[[ SOURCE MATERIAL, beginning ]]

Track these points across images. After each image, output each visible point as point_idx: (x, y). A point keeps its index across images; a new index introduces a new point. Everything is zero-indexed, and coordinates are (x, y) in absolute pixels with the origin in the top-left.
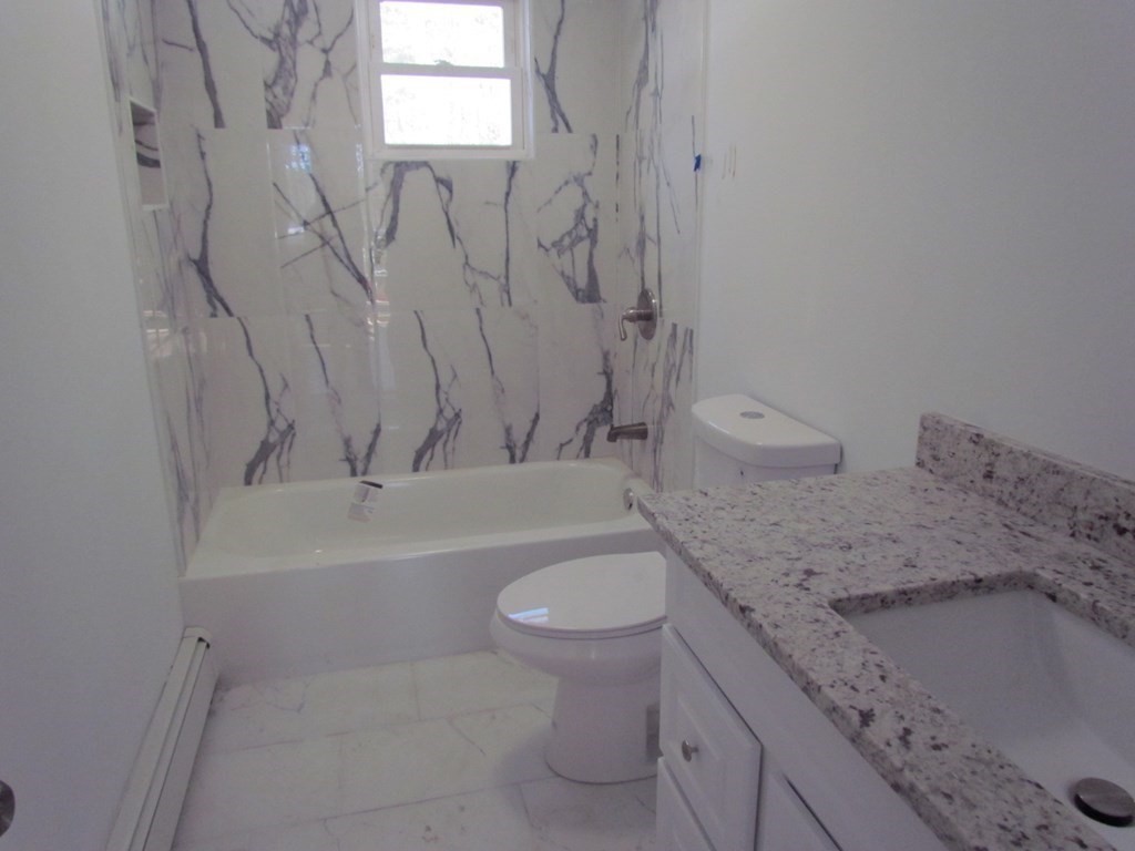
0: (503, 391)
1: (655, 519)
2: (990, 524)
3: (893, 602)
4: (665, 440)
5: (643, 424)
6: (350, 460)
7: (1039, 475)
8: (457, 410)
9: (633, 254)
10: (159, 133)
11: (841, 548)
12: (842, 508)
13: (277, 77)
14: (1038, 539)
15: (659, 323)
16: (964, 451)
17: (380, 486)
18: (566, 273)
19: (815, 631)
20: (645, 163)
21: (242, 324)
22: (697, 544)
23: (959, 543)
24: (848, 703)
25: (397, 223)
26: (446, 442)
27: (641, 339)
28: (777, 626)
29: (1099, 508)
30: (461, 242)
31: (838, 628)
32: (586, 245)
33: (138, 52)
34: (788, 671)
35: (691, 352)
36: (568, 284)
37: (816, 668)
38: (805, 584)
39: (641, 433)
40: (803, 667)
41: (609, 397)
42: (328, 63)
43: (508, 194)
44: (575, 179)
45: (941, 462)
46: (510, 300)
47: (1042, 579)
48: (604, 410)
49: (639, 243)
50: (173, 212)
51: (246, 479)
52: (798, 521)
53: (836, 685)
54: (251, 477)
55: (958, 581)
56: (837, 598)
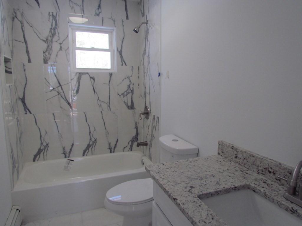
0: (108, 133)
1: (150, 172)
2: (238, 171)
3: (214, 195)
4: (152, 146)
5: (146, 142)
6: (65, 154)
7: (249, 157)
8: (95, 139)
9: (143, 97)
10: (12, 65)
11: (200, 179)
12: (199, 167)
13: (47, 50)
14: (250, 175)
15: (150, 115)
16: (230, 151)
17: (73, 161)
18: (125, 102)
19: (194, 205)
20: (146, 74)
21: (34, 116)
22: (161, 179)
23: (230, 176)
25: (79, 89)
26: (92, 147)
27: (145, 119)
28: (184, 204)
29: (264, 166)
30: (97, 94)
31: (200, 204)
32: (130, 94)
33: (7, 43)
34: (187, 218)
35: (159, 123)
36: (126, 105)
37: (195, 217)
38: (190, 190)
39: (146, 144)
40: (191, 217)
41: (137, 134)
42: (61, 47)
43: (110, 81)
44: (128, 77)
45: (224, 153)
46: (110, 109)
47: (251, 186)
48: (136, 138)
49: (144, 94)
50: (15, 86)
51: (33, 160)
52: (188, 172)
53: (200, 222)
54: (35, 159)
55: (230, 188)
56: (199, 194)
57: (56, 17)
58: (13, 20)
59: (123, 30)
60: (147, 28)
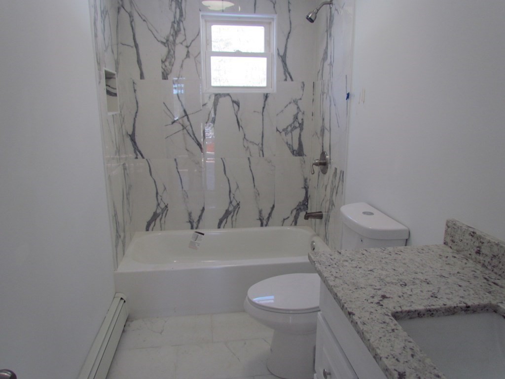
0: (259, 194)
1: (315, 264)
2: (478, 277)
3: (424, 315)
4: (330, 220)
5: (321, 212)
6: (191, 222)
7: (503, 254)
9: (319, 135)
10: (117, 82)
11: (401, 285)
12: (405, 264)
13: (167, 58)
14: (502, 287)
15: (329, 167)
16: (467, 239)
17: (203, 234)
18: (289, 143)
19: (383, 328)
20: (325, 95)
22: (332, 278)
23: (460, 286)
24: (393, 367)
26: (233, 216)
27: (321, 173)
28: (364, 324)
30: (242, 128)
31: (394, 327)
32: (298, 130)
33: (109, 50)
34: (368, 347)
35: (343, 181)
36: (289, 148)
37: (380, 347)
38: (381, 302)
39: (319, 216)
40: (374, 346)
41: (307, 198)
42: (188, 52)
43: (264, 108)
44: (294, 101)
45: (456, 243)
46: (263, 154)
47: (501, 308)
48: (304, 204)
49: (321, 131)
50: (121, 115)
51: (146, 229)
52: (382, 270)
53: (389, 357)
54: (149, 228)
55: (457, 306)
56: (396, 311)
57: (181, 3)
58: (119, 12)
59: (290, 18)
60: (331, 12)
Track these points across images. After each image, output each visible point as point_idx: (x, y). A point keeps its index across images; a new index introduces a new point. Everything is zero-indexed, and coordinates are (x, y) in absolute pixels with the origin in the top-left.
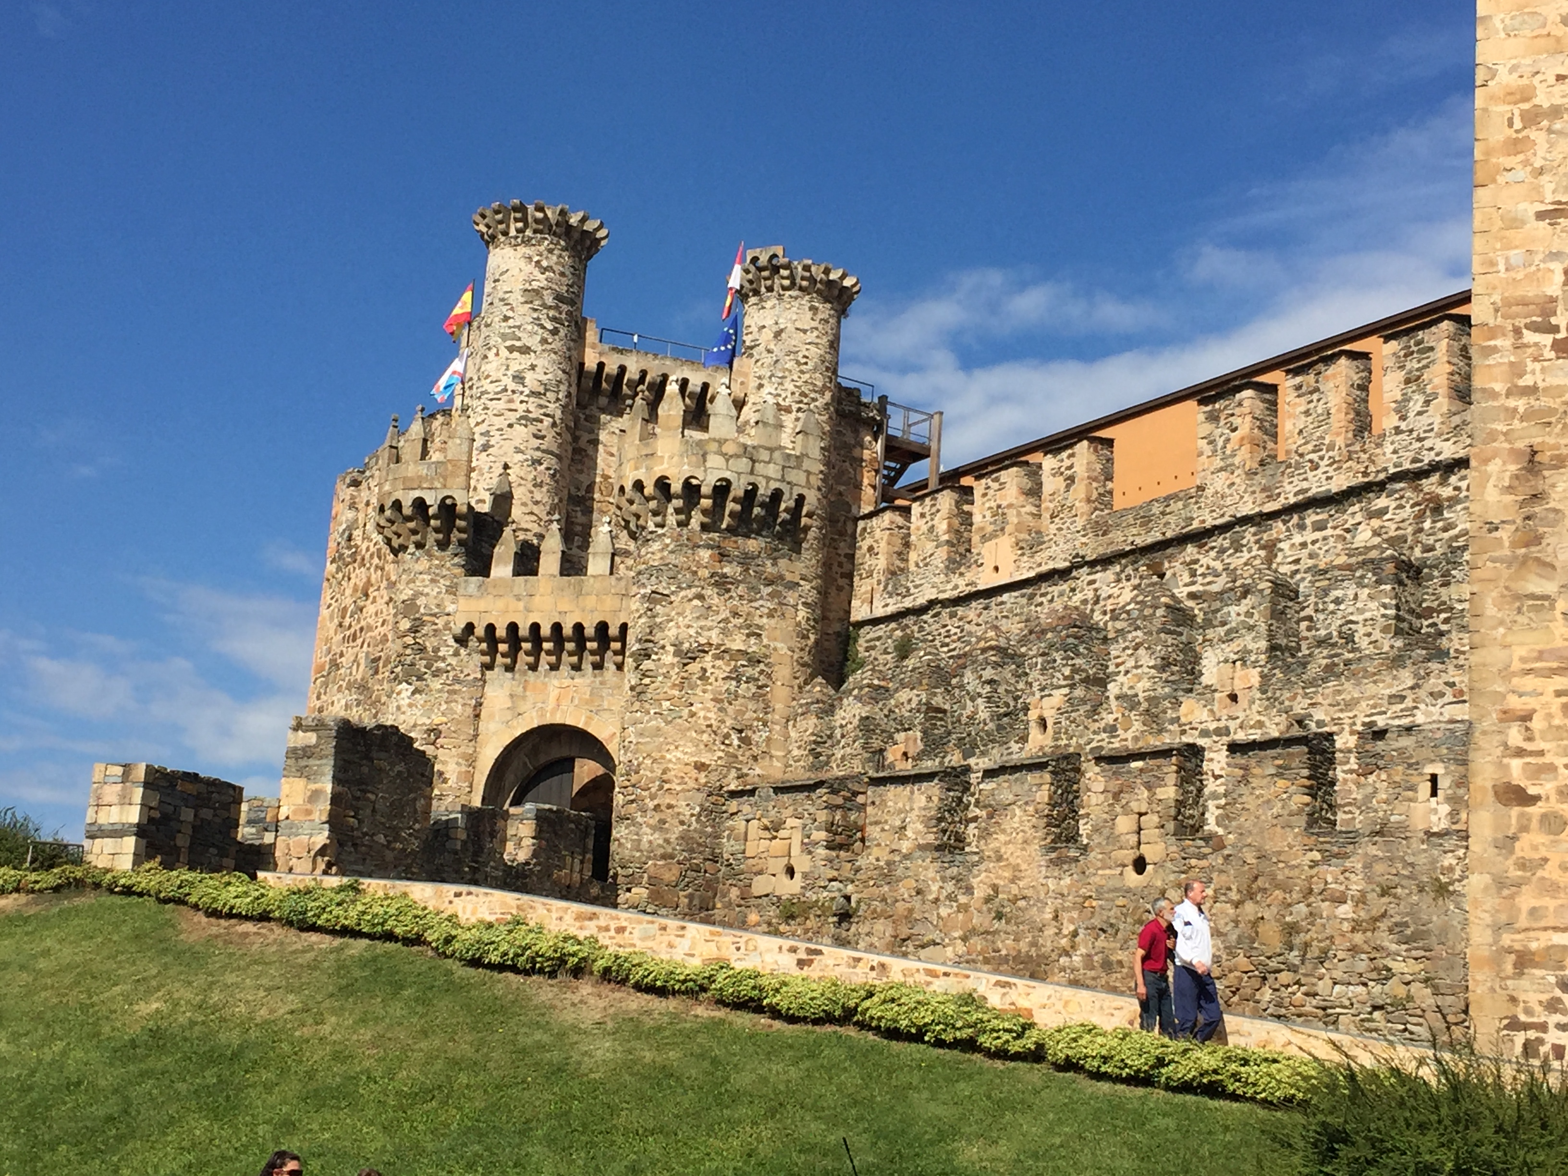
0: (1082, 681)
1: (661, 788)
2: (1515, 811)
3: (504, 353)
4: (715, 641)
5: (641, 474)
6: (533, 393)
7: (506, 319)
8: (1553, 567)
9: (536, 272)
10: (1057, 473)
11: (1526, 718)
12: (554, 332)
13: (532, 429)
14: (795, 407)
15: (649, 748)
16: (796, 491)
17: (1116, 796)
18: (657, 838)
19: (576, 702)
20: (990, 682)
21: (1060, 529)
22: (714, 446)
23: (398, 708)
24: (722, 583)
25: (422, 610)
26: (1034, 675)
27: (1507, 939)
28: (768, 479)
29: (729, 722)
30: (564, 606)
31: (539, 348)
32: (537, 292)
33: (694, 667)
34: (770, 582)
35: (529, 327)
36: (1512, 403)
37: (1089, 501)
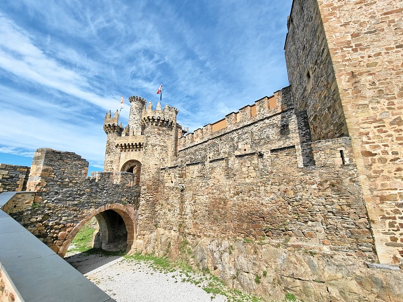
1: (149, 169)
2: (370, 158)
4: (158, 144)
5: (145, 116)
8: (366, 97)
9: (137, 105)
11: (367, 134)
15: (147, 162)
16: (171, 120)
19: (136, 156)
21: (206, 136)
22: (157, 111)
25: (110, 142)
26: (208, 151)
27: (375, 193)
28: (167, 118)
29: (161, 157)
30: (133, 140)
32: (137, 108)
36: (344, 63)
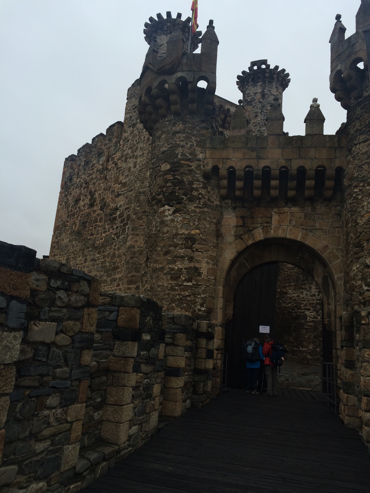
19: (294, 223)
25: (179, 156)
30: (289, 155)
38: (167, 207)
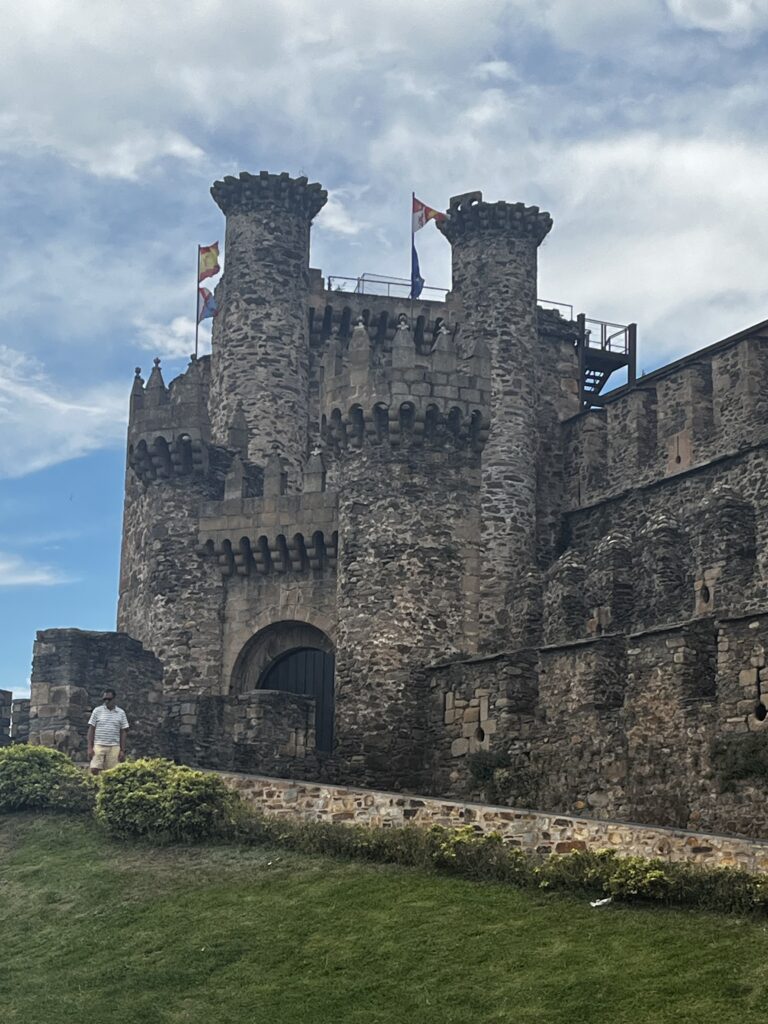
0: (737, 553)
1: (370, 670)
3: (243, 305)
4: (409, 541)
5: (337, 404)
6: (270, 338)
7: (243, 275)
9: (266, 233)
10: (723, 371)
12: (285, 284)
13: (271, 369)
14: (499, 331)
15: (359, 636)
16: (472, 408)
17: (739, 654)
18: (370, 712)
19: (302, 600)
20: (663, 559)
21: (729, 420)
22: (397, 375)
23: (156, 616)
24: (412, 492)
25: (170, 532)
26: (697, 551)
28: (446, 400)
29: (425, 609)
30: (285, 520)
31: (272, 298)
32: (268, 251)
33: (393, 565)
34: (453, 488)
35: (263, 282)
37: (751, 393)
38: (160, 597)
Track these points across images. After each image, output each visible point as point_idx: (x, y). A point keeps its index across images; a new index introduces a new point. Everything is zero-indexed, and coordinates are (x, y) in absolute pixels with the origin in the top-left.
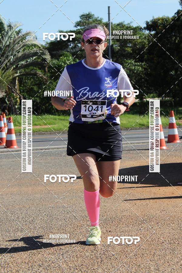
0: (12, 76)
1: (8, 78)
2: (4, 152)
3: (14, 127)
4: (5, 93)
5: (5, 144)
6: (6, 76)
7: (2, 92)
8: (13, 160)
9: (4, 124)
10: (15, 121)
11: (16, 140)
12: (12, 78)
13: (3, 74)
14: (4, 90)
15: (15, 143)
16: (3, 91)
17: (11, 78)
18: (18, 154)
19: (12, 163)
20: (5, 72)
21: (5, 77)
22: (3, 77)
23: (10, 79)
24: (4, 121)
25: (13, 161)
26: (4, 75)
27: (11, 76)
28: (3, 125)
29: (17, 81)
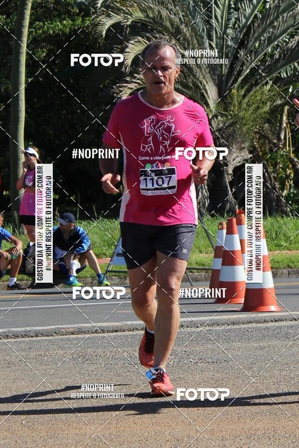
0: (269, 104)
1: (258, 108)
2: (238, 323)
3: (270, 250)
4: (250, 152)
5: (242, 300)
6: (253, 103)
7: (242, 149)
8: (262, 344)
9: (242, 242)
10: (276, 234)
11: (276, 288)
12: (271, 109)
13: (244, 96)
14: (247, 144)
15: (271, 297)
16: (243, 146)
17: (267, 108)
18: (277, 327)
19: (259, 352)
20: (248, 91)
21: (249, 105)
22: (244, 106)
23: (265, 112)
25: (261, 349)
26: (246, 100)
27: (266, 103)
28: (238, 247)
29: (285, 118)
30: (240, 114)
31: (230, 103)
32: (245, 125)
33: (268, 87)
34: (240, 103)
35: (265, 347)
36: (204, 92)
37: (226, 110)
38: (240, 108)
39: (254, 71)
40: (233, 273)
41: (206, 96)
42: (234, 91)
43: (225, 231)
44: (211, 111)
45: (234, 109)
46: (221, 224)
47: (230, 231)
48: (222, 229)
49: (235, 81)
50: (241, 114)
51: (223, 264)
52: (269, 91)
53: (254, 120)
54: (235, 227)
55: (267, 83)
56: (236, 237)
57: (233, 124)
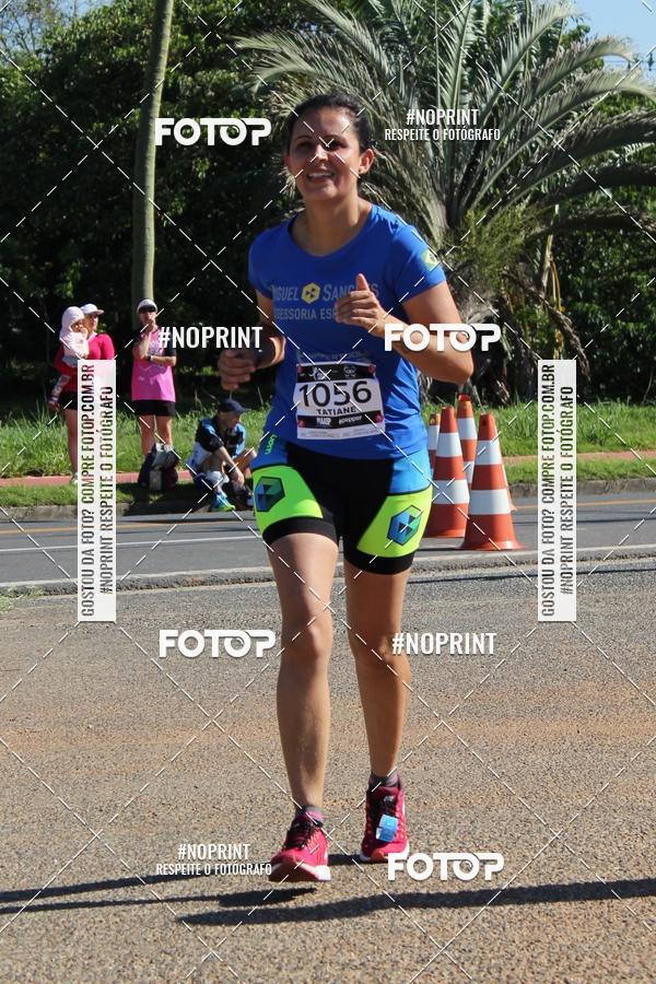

[[ SOURCE MATERIAL, end ]]

YOUR OBJECTIVE:
Print, from the entries above, the line with "0: (12, 76)", the line with "28: (3, 125)" and all lines between them, exactly and with nothing else.

ANSWER BOX:
0: (12, 76)
1: (8, 78)
2: (4, 152)
3: (14, 127)
4: (5, 93)
5: (5, 144)
6: (6, 76)
7: (2, 92)
8: (13, 160)
9: (4, 124)
10: (15, 121)
11: (16, 140)
12: (12, 78)
13: (3, 74)
14: (4, 90)
15: (15, 143)
16: (3, 91)
17: (11, 78)
18: (18, 154)
19: (12, 163)
20: (5, 72)
21: (5, 77)
22: (3, 77)
23: (10, 79)
24: (4, 121)
25: (13, 161)
26: (4, 75)
27: (11, 76)
28: (3, 125)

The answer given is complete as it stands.